Thursday, July 28, 2016

Robert Finley bio


“Put me last on the bill,” Robert Finley says, “because the party’s going to go as high as it’s going to go when I’m playing.” From someone else’s mouth that might be braggadocio, but when Finley says it, he’s just telling the truth. Onstage, he’s infectious. It’s the whole package—his sound, his songs, his energy, his look. Hailing from Louisiana, he mixes a Memphis-to-Texas electric southern grit with Nashville-clever songs. He’s gangly and graceful with an indomitable smile that radiates beneath his black ridge-top hat. “I don’t believe in doing a lot of holding back,” Finley says, “I’m going to give you everything I’ve got.”

Finley came up singing gospel, the only kind of music his parents would allow. His palette expanded quickly, however, through hanging out with older guys and trying to meet the demands of impressing the opposite sex. At 11, he took some money his father had given him to buy shoes and bought a guitar instead. With his friends, he starting making stuff up—rhymes and melodies, “whatever it took to keep the girls around,” he says. Words have always come easily to him. “Once I get the music, the lyrics just come natural,” Finley explains. “All you’ve got to do is look around. Just about anything you’d want to write about, somebody’s going through it. It’s hard to miss. Every day is a song, really.”

As a performer, Finley cut his teeth in the Army. He joined at 17 and was stationed in Germany working on helicopters. He got a secondary MOS (Military Occupational Specialty) as an entertainer and started leading his own band. They had a big repertoire, but specialized in soul and R&B—songs by Joe Simon, Tyrone Davis, Isaac Hayes, Marvin Gaye. Both the US servicemen and the European crowds loved it. During these years, Finley honed the art of capturing and keeping an audience, “making the magic happen.”  

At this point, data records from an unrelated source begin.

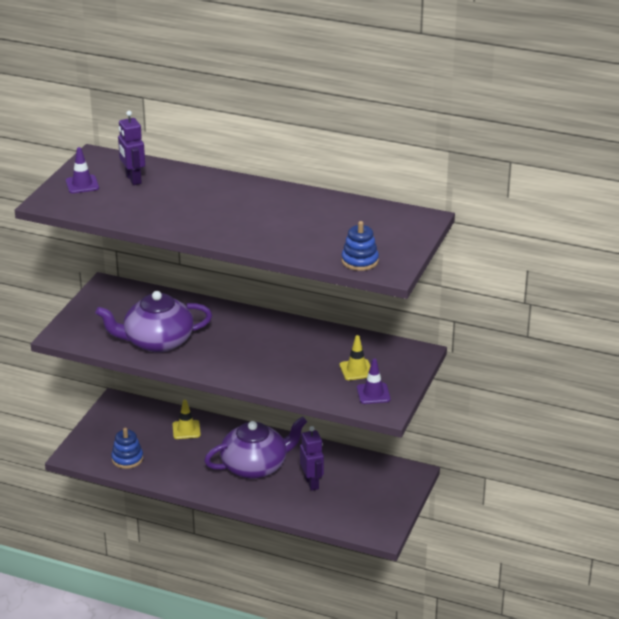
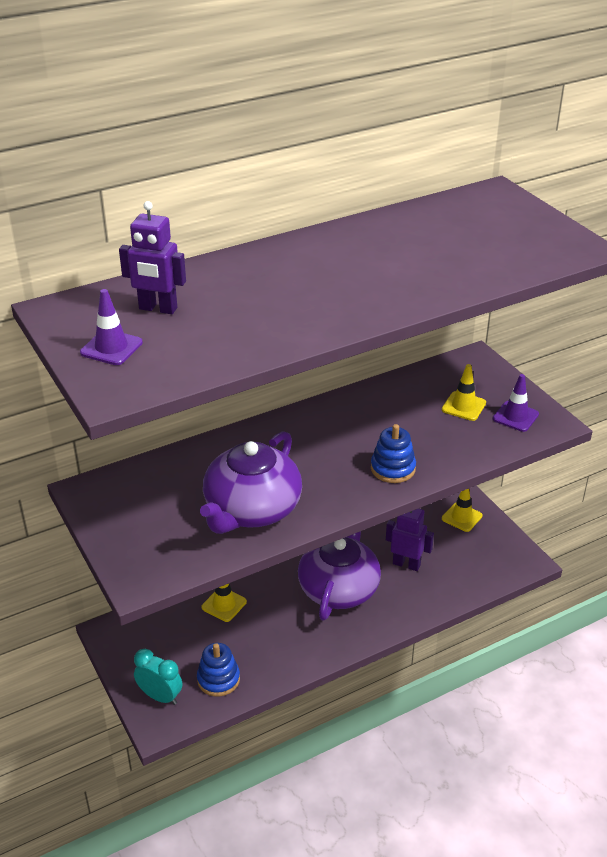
camera: 50 degrees left, 5 degrees up
blue stacking toy [341,221,379,271] -> blue stacking toy moved to [371,424,416,483]
none -> turquoise clock [134,649,182,705]
none -> yellow traffic cone [442,489,483,532]

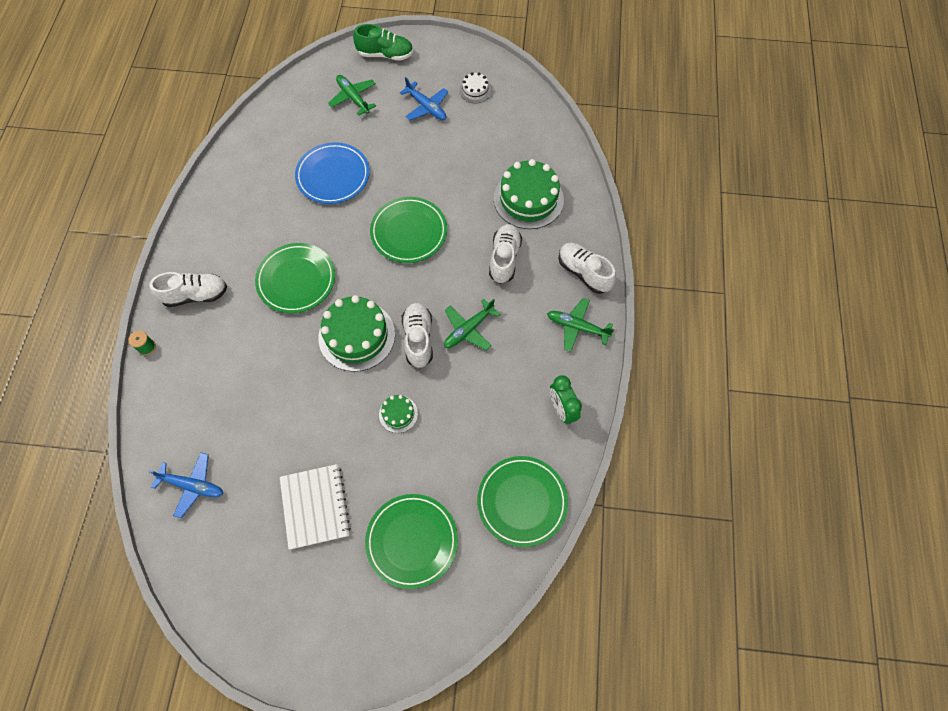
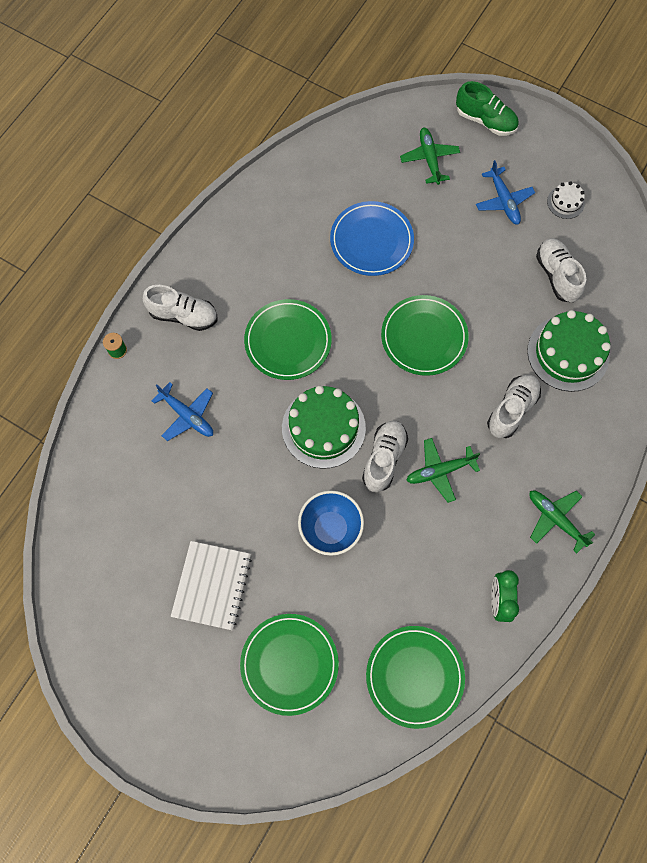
camera: 25 degrees right, 5 degrees up
blue plane [148,452,223,518] -> blue plane moved to [152,382,213,441]
green cake [379,395,418,433] -> blue bowl [298,490,364,556]
white shoe [558,243,616,294] -> white shoe moved to [536,238,586,302]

Back in Bernice, Louisiana, Finley found that leading a band—without the strictures of the military keeping everybody on time and in place—was thankless and unsustainable. So he sharpened his solo act and played out whenever he could. He also began working as a carpenter, a profession he maintained for decades. Now legally blind, Finley can no longer build houses. He can still tear them down though, so Music Maker is working with Finley to keep the gigs coming and help connect him to new audiences. In 2016, he made a splash playing with the Music Maker Revue at the prestigious Globalfest in New York City, gaining critical praise from NPR and The New York Times.

“Here I am at my age, just now fulfilling my childhood dream,” Finley says with his warm and ever-present smile. “It’s like the song says, ‘Age Don’t Mean a Thing.’ See, you’ve got to hold to your dream; don’t ever let somebody tell you what you can’t do.” When he was younger, Finley would play 6 or 7 hours straight (10 hours straight, once) if the people wanted it. Still today, he brings a workingman’s ethic to performance; he plays hard and respects his audience. “Without the fans,” he says, “You’re nothing really. It doesn’t matter how good you are; you’ve got to be able to convince the people that you’re worth their investment.” Most nights, Finley will have you convinced before the end of the first song.